→ **REQUIRED WORK**
An exact repetition of the records is required. Leave nothing out.

Source records
------------------------------------------------
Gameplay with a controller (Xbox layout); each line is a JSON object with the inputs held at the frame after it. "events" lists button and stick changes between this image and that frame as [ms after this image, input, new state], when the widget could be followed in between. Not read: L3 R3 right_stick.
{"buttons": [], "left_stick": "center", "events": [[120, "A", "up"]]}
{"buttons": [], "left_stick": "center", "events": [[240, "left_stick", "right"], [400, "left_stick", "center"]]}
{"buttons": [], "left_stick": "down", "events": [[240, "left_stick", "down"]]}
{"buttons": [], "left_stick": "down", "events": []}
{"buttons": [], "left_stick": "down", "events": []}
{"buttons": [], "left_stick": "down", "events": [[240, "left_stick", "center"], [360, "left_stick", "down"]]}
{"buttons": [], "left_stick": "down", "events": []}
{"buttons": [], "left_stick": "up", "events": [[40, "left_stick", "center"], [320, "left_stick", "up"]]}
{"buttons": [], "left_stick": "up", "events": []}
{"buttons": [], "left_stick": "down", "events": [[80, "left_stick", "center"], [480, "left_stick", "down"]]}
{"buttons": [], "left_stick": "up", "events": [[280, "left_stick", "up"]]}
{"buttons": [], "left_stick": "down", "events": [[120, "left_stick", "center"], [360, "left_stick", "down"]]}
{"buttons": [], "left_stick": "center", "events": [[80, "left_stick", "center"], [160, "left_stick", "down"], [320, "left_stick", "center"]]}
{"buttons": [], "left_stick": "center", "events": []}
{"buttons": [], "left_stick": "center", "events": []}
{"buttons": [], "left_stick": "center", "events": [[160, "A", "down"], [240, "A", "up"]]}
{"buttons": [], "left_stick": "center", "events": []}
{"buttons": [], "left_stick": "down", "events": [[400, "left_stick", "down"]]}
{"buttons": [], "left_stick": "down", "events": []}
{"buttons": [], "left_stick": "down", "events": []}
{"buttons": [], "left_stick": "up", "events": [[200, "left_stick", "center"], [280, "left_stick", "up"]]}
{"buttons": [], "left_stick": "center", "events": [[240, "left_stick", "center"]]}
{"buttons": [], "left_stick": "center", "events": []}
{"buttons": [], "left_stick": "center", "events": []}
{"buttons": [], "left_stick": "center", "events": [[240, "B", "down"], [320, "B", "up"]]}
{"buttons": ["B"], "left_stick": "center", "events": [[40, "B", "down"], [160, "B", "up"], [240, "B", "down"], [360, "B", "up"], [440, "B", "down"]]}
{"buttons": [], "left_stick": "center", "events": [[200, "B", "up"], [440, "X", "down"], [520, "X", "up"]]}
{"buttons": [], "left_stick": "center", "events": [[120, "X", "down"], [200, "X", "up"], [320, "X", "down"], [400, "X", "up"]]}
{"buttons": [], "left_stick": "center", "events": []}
------------------------------------------------
→ **RESPONSE BELOW**
Gameplay with a controller (Xbox layout); each line is a JSON object with the inputs held at the frame after it. "events" lists button and stick changes between this image and that frame as [ms after this image, input, new state], when the widget could be followed in between. Not read: L3 R3 right_stick.
{"buttons": [], "left_stick": "center", "events": [[120, "A", "up"]]}
{"buttons": [], "left_stick": "center", "events": [[240, "left_stick", "right"], [400, "left_stick", "center"]]}
{"buttons": [], "left_stick": "down", "events": [[240, "left_stick", "down"]]}
{"buttons": [], "left_stick": "down", "events": []}
{"buttons": [], "left_stick": "down", "events": []}
{"buttons": [], "left_stick": "down", "events": [[240, "left_stick", "center"], [360, "left_stick", "down"]]}
{"buttons": [], "left_stick": "down", "events": []}
{"buttons": [], "left_stick": "up", "events": [[40, "left_stick", "center"], [320, "left_stick", "up"]]}
{"buttons": [], "left_stick": "up", "events": []}
{"buttons": [], "left_stick": "down", "events": [[80, "left_stick", "center"], [480, "left_stick", "down"]]}
{"buttons": [], "left_stick": "up", "events": [[280, "left_stick", "up"]]}
{"buttons": [], "left_stick": "down", "events": [[120, "left_stick", "center"], [360, "left_stick", "down"]]}
{"buttons": [], "left_stick": "center", "events": [[80, "left_stick", "center"], [160, "left_stick", "down"], [320, "left_stick", "center"]]}
{"buttons": [], "left_stick": "center", "events": []}
{"buttons": [], "left_stick": "center", "events": []}
{"buttons": [], "left_stick": "center", "events": [[160, "A", "down"], [240, "A", "up"]]}
{"buttons": [], "left_stick": "center", "events": []}
{"buttons": [], "left_stick": "down", "events": [[400, "left_stick", "down"]]}
{"buttons": [], "left_stick": "down", "events": []}
{"buttons": [], "left_stick": "down", "events": []}
{"buttons": [], "left_stick": "up", "events": [[200, "left_stick", "center"], [280, "left_stick", "up"]]}
{"buttons": [], "left_stick": "center", "events": [[240, "left_stick", "center"]]}
{"buttons": [], "left_stick": "center", "events": []}
{"buttons": [], "left_stick": "center", "events": []}
{"buttons": [], "left_stick": "center", "events": [[240, "B", "down"], [320, "B", "up"]]}
{"buttons": ["B"], "left_stick": "center", "events": [[40, "B", "down"], [160, "B", "up"], [240, "B", "down"], [360, "B", "up"], [440, "B", "down"]]}
{"buttons": [], "left_stick": "center", "events": [[200, "B", "up"], [440, "X", "down"], [520, "X", "up"]]}
{"buttons": [], "left_stick": "center", "events": [[120, "X", "down"], [200, "X", "up"], [320, "X", "down"], [400, "X", "up"]]}
{"buttons": [], "left_stick": "center", "events": []}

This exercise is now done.